Looks like modernity is breeding a generation of skeptics..... 


  1. This comment has been removed by the author.

  2. I totally agree, I feel that these days with all the technological advancements and tools people have access to it is hard to determine what is real. I don't know if it is because I am a Com student, but I find myself analyzing content more these days, but I must admit I was fooled by the baby snatching eagle - I was shocked the first time I saw it! It sucks that we have to over analyze everything, and to be honest it is causing serious trust issues. This problem also occurs when doing research.. I always have to make sure that my sources are legit, because now anyone can just write anything on the internet. We are much more easily fooled these days, while it it can entertaining at times.. it can also be upsetting.
    Basically we need to be critical of EVERYTHING which kind of takes the fun out...
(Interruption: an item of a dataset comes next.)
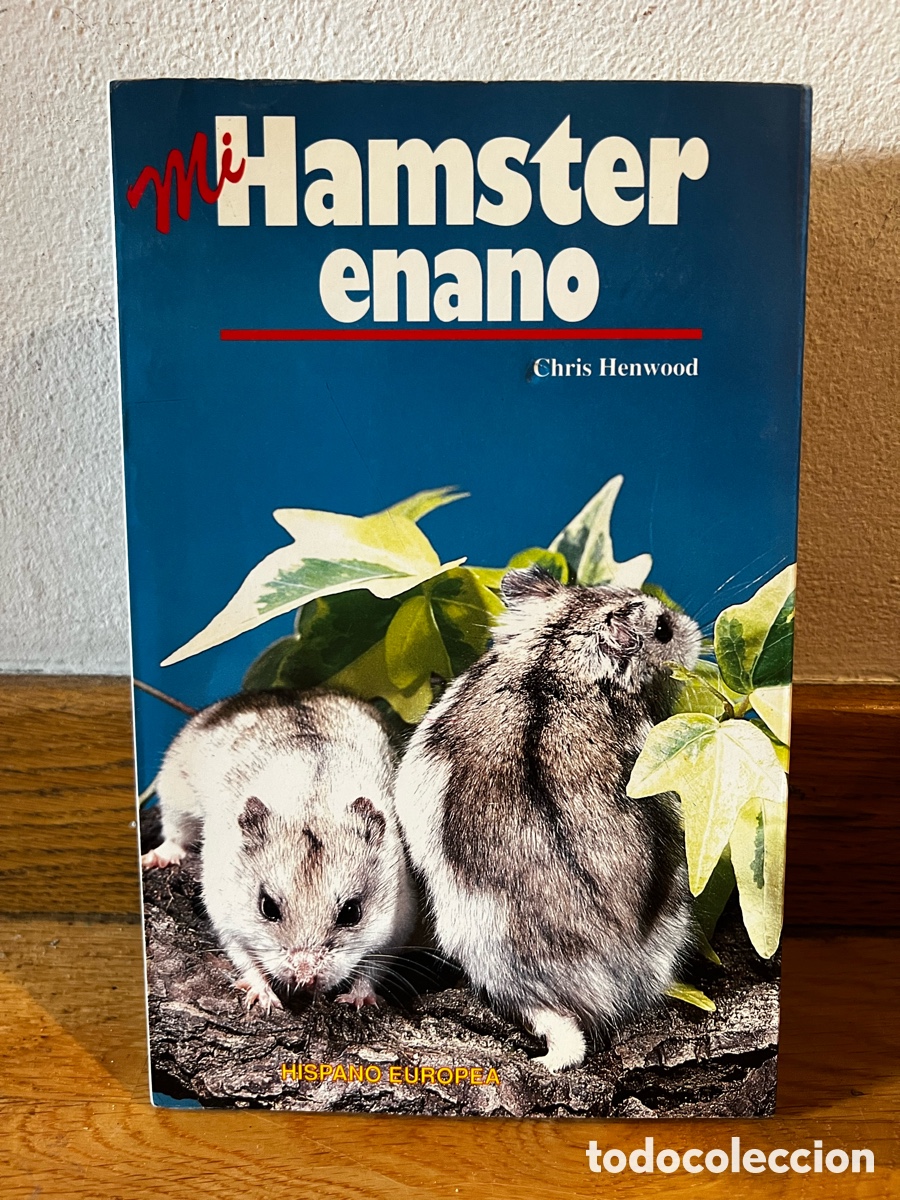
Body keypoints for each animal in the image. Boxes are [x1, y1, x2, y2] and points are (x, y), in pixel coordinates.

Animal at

    1. Yes, it is quite unfortunate that we need to be critical of even those things which we should be able to trust, such as the news. The technology we possess and the power it gives is is amazing, yet the fact that it blurs the line of fiction and reality is quite frustrating. Moreover, this blurring could be very dangerous when applied to things such as legal cases. Which is a whole other area to think about.
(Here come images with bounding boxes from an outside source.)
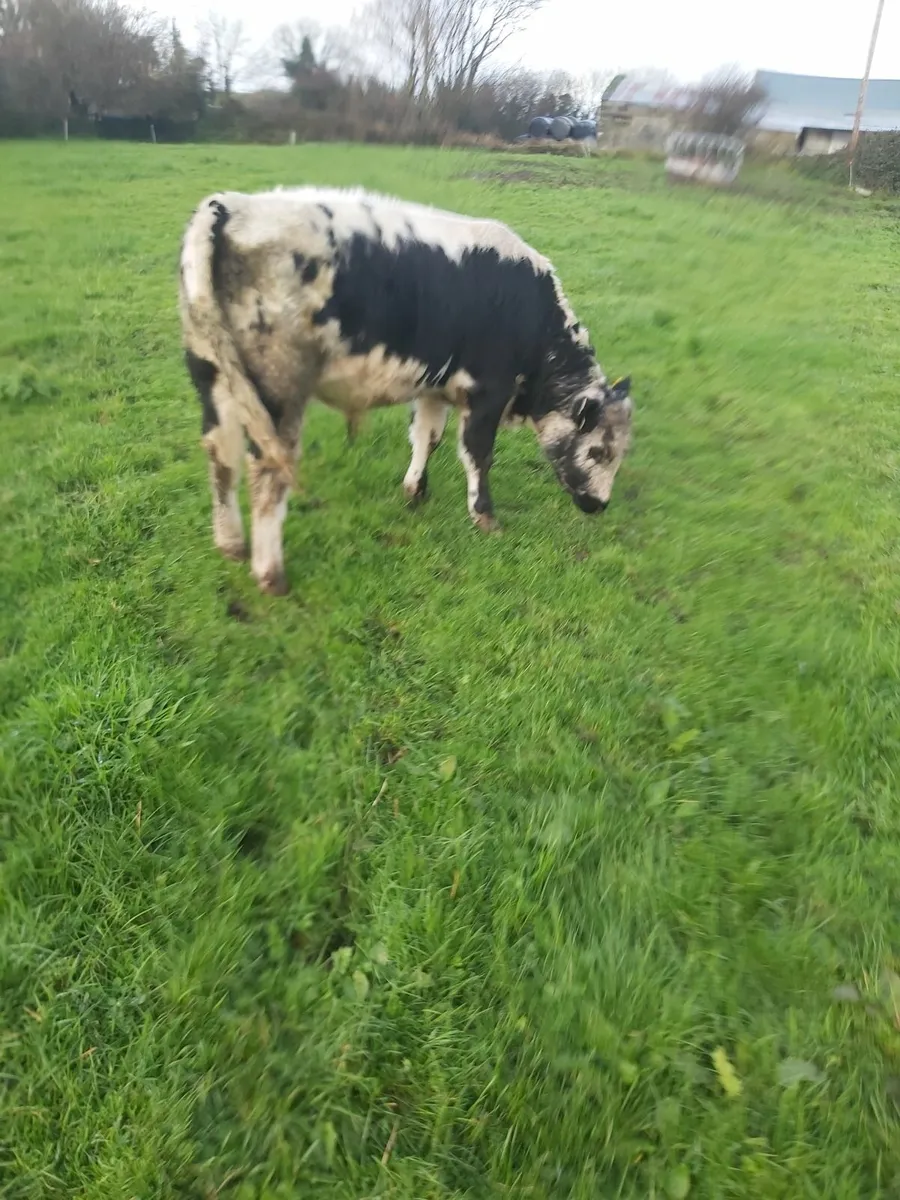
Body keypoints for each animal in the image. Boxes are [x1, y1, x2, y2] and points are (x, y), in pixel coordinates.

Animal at [179, 186, 633, 595]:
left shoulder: (434, 386)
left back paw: (231, 544)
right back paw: (270, 573)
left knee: (222, 453)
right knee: (267, 472)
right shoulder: (488, 391)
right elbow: (478, 454)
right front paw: (484, 516)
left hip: (216, 380)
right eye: (598, 451)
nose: (599, 504)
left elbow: (426, 437)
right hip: (278, 395)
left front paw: (415, 492)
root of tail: (230, 206)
  3. I love how this was brought up in class today too! You bring up such a great point, and I can't believe we haven't talked about it before. I completely agree - we are all skeptics now, especially Communications students. I feel as though these cases are happening more and more often proving to people that we cannot trust everything we see. However, I think there might be a positive aspect to this because it creates a generation of people who are forced to double check content, resources and information they find anywhere. I think this could develop individuals who conduct thorough research and will go to greater lengths to find the most credible and valid sources.
    This is such an interesting topic, and Mike and I even ran into this problem on our show last week when we were duped by the article published by The Record about the person from Ohio who indicted the groundhog Phil for lying to the population about the early arrival of spring. We went on for a full ten minute discussion about how ridiculous this person is before we realized it was a joke, and simply published as a light-hearted article meant for a few laughs. Well I'm sure anyone listening to the show were laughing at us! Turns out we have to even double check the information coming from the news now!

    1. Thanks Autumn! I enjoyed reading the positive spin you put onto this newly required skepticism. Especially knowing that you have had your own experiences trusting a source you believed to be reliable, that turned out to be slightly less so. Double checking sources is no doubt going to be a VITAL part of future generation information gatherers. It is tedious and frustrating, and unfortunately, I predict that many people will claim to check their sources yet may slack in doing so. The lesson we will all have to all learn to live with is, the need to take all that we read and see with a grain of salt.

  4. I think you bring up a great question at the end and now I am wondering the same thing. I guess its becoming more and more difficult to find real truths as everything can be manipulated with.

  5. 100 percent. The scary part is the idea that 'real truths' will cease to exist. WIth the ability for so many aspects of our lives to be manipulated we just keep pushing ourselves further and further from reality, therefore real truths become increasingly hard to unveil at all. More often than not, the world will likely be fed a skewed version of events as a result of this.